## Task brief
Recast every line of text in the material below as a JSON list of strings, one string per line, skipping blank lines. Leave the pictures out.

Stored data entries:

--

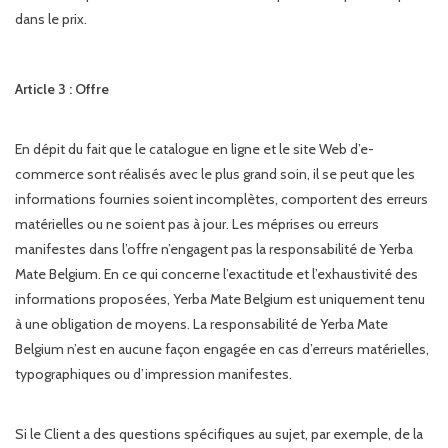
dans le prix.
Article 3 : Offre
En dépit du fait que le catalogue en ligne et le site Web d’e-
commerce sont réalisés avec le plus grand soin, il se peut que les
informations fournies soient incomplètes, comportent des erreurs
matérielles ou ne soient pas à jour. Les méprises ou erreurs
manifestes dans l’offre n’engagent pas la responsabilité de Yerba
Mate Belgium. En ce qui concerne l’exactitude et l’exhaustivité des
informations proposées, Yerba Mate Belgium est uniquement tenu
à une obligation de moyens. La responsabilité de Yerba Mate
Belgium n’est en aucune façon engagée en cas d’erreurs matérielles,
typographiques ou d’impression manifestes.
Si le Client a des questions spécifiques au sujet, par exemple, de la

--

## Exercise answer
[
  "dans le prix.",
  "Article 3 : Offre",
  "En dépit du fait que le catalogue en ligne et le site Web d’e-",
  "commerce sont réalisés avec le plus grand soin, il se peut que les",
  "informations fournies soient incomplètes, comportent des erreurs",
  "matérielles ou ne soient pas à jour. Les méprises ou erreurs",
  "manifestes dans l’offre n’engagent pas la responsabilité de Yerba",
  "Mate Belgium. En ce qui concerne l’exactitude et l’exhaustivité des",
  "informations proposées, Yerba Mate Belgium est uniquement tenu",
  "à une obligation de moyens. La responsabilité de Yerba Mate",
  "Belgium n’est en aucune façon engagée en cas d’erreurs matérielles,",
  "typographiques ou d’impression manifestes.",
  "Si le Client a des questions spécifiques au sujet, par exemple, de la"
]